Ela não sentiu a água gelada que subia pelo seu rosto e não sentiu quando todo seu corpo já estava sendo tragado para o pélago voraz. Só percebeu o que acontecia quando um abrupto movimento fez tudo se agitar e a água foi tingida de vermelho escarlate. Braços a puxaram para cima e ela viu a cauda prateada da sereia sumir nas profundezas do mar.

Foi jogada na praia com certa violência, ainda confusa sobre o que acontecia. Só então percebeu que estava sem ar. Ela se virou e cuspiu água na areia. A primeira coisa que viu quando se voltou foram os olhos verdes de Peter Pan lhe fuzilando.

— O que pensa que estava fazendo? - Gritou ele com raiva.

Wendy sentiu o vento da praia gelar seus ossos e finalmente pareceu acordar dos estranhos devaneios que a sereia havia lhe colocado. Ela ainda piscou para ele algumas vezes. O lindo vestido estava todo molhado, com aspecto grudento, colado pelo seu corpo.

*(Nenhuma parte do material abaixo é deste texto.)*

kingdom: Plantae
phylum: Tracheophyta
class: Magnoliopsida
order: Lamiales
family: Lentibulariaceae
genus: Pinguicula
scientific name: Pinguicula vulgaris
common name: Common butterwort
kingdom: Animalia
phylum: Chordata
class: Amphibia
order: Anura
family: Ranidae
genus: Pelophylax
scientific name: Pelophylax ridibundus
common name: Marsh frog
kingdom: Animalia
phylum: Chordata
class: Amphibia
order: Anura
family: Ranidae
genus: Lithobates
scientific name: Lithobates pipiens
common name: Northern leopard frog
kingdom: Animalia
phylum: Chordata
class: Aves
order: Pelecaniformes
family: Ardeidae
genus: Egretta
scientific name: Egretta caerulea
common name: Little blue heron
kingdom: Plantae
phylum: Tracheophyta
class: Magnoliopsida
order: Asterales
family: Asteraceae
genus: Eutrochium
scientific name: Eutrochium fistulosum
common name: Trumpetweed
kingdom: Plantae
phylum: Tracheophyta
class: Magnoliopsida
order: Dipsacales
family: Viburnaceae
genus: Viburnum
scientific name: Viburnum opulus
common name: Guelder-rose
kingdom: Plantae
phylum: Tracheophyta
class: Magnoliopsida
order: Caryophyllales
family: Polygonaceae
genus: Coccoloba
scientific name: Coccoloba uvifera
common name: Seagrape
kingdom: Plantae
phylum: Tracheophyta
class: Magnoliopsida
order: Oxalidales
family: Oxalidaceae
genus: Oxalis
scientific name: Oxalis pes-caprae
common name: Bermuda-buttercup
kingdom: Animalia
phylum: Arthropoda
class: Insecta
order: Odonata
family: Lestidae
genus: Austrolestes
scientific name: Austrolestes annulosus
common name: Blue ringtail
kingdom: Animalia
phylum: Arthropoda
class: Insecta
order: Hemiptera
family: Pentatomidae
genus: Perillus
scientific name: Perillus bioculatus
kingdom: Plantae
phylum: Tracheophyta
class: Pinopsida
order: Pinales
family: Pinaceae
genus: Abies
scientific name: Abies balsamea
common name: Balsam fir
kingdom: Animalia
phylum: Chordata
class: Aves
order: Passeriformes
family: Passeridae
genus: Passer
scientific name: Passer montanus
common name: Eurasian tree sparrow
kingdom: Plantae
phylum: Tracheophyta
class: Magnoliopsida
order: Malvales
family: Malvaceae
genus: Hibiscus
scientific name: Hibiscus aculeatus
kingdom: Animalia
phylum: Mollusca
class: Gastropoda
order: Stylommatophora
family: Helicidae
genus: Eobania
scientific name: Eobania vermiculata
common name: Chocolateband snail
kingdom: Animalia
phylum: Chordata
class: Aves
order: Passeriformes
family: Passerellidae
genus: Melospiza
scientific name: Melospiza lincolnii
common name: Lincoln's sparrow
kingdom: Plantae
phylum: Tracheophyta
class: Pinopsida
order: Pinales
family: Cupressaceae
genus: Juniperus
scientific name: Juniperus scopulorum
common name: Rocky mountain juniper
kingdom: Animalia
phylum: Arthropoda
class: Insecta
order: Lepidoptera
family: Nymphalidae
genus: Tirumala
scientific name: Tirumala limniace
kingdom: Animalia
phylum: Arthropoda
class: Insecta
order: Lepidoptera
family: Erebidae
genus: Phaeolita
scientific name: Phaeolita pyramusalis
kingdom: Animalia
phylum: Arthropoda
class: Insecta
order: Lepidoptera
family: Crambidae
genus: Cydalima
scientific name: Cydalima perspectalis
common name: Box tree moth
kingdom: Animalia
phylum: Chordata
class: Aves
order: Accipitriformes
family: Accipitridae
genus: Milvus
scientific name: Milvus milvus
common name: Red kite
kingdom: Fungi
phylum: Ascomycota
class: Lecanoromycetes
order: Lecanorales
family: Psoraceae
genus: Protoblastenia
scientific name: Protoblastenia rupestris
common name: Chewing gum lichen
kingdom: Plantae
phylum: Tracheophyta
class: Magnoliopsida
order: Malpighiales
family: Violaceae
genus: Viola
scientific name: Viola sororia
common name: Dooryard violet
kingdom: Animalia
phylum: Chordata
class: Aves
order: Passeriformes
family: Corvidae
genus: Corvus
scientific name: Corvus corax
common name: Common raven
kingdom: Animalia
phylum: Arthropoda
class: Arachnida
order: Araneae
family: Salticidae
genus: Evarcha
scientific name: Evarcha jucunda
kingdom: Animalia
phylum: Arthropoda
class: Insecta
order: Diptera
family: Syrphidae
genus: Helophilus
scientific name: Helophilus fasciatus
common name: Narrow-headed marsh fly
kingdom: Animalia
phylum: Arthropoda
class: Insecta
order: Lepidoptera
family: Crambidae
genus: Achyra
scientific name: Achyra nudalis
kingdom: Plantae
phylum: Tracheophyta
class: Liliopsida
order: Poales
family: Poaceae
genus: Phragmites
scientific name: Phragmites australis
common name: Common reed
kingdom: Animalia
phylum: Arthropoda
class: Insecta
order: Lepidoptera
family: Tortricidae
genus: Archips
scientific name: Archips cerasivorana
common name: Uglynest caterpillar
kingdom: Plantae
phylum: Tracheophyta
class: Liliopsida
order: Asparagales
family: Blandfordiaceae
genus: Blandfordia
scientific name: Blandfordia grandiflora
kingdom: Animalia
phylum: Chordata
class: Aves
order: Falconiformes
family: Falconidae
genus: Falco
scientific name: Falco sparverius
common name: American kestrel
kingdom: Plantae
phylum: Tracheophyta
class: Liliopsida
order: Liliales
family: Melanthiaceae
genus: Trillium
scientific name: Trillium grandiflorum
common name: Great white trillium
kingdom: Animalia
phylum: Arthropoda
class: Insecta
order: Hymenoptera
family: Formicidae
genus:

— Você só vai morrer quando eu disser que pode. - Exigiu ele, apertando-a pelos ombros.

Wendy piscou em surpresa e se desvencilhou dos seus braços. Colocando a mão no rosto, ela tentou se acalmar. Ficou alguns minutos parada, apenas respirando. Peter continuava do seu lado sem dizer uma única palavra. Quando finalmente sentiu sua respiração normalizar e seus pensamentos ficarem coerentes, ela deu uma olhada no rapaz. Ele estava com os ombros rígidos, olhando para frente com uma expressão nada satisfeita.

— Sua faca está suja de sangue. - Falou, dando uma olhada na adaga que ele carregava. - Você matou a sereia?

— Ainda não, mas ela vai aprender que ninguém mexe nas minhas coisas. - Ele respondeu olhando para o mar, a boca rígida em desagrado.

— Suas coisas?

— Não se ache, garota. É uma questão de territorialidade, eu sou o dono de tudo aqui.

O sentimento forte de rejeição tomou Wendy de novo, mas ela não ia se lamentar na frente dele.

— Você é terrível. - Ela falava sem convicção.

— Muito pior do que você imagina. - Respondeu Peter com um sorriso.

Ela fez um biquinho enquanto abraçava o próprio corpo, tentando se esquentar um pouco.

— Mas eu não acredito nisso de verdade.

— Não acredita no que? - Perguntou ele, fazendo uma careta de desinteresse.

— Que seja tão ruim quanto pensa.

Peter Pan olhou para ela, totalmente incrédulo. Limitou-se a levantar uma sobrancelha e cruzar os braços. Mas por dentro, um misto de dúvida e desagrado o importunava, ele tinha sido mais afetado por aquelas palavras do que gostaria de admitir.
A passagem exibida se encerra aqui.